Bahkan saat ini ketika provinsi lain mulai bangkit, Bali masih terpuruk. Maka untuk memulihkan ekonomi Bali yang berdampak kepada masyarakat, perlu dilakukan pengembangan ekonomi lokal menuju kemandirian ekonomi Bali.
Kepala Badan Pusat Statistik Hanif Yahya mengatakan, dampak pandemi, ekonomi Bali seolah mati suri. Banyak fasilitas pariwiata tutup, toko, rumah makan harus gulung tikar. Hal itu menyebabkan pengangguran meningkat dari 1,25% pada Februari 2020 (sebelum pandemi) menjadi 5,41% pada Februari 2021. Dari hasil survey, lebih dari 90 ribu orang menganggur pada Agustus 2020 karena dampak pandemi, lalu turun menjadi 58 ribu pada Februari 2021.

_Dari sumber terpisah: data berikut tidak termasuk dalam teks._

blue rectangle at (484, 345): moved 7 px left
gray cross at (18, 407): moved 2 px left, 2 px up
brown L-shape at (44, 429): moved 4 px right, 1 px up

Pandemi juga menyebabkan kemiskinan di Bali meningkat dari 3,78% pada Maret 2020 menjadi 4,45% pada September 2020 dan 4,53% pada Maret 201. Walaupun tingkat kemiskinan Bali terendah se-Indonesia, namun fenomena ini menjadi gambaran nyata dampak hantaman pandemi terhadap ekonomi Bali.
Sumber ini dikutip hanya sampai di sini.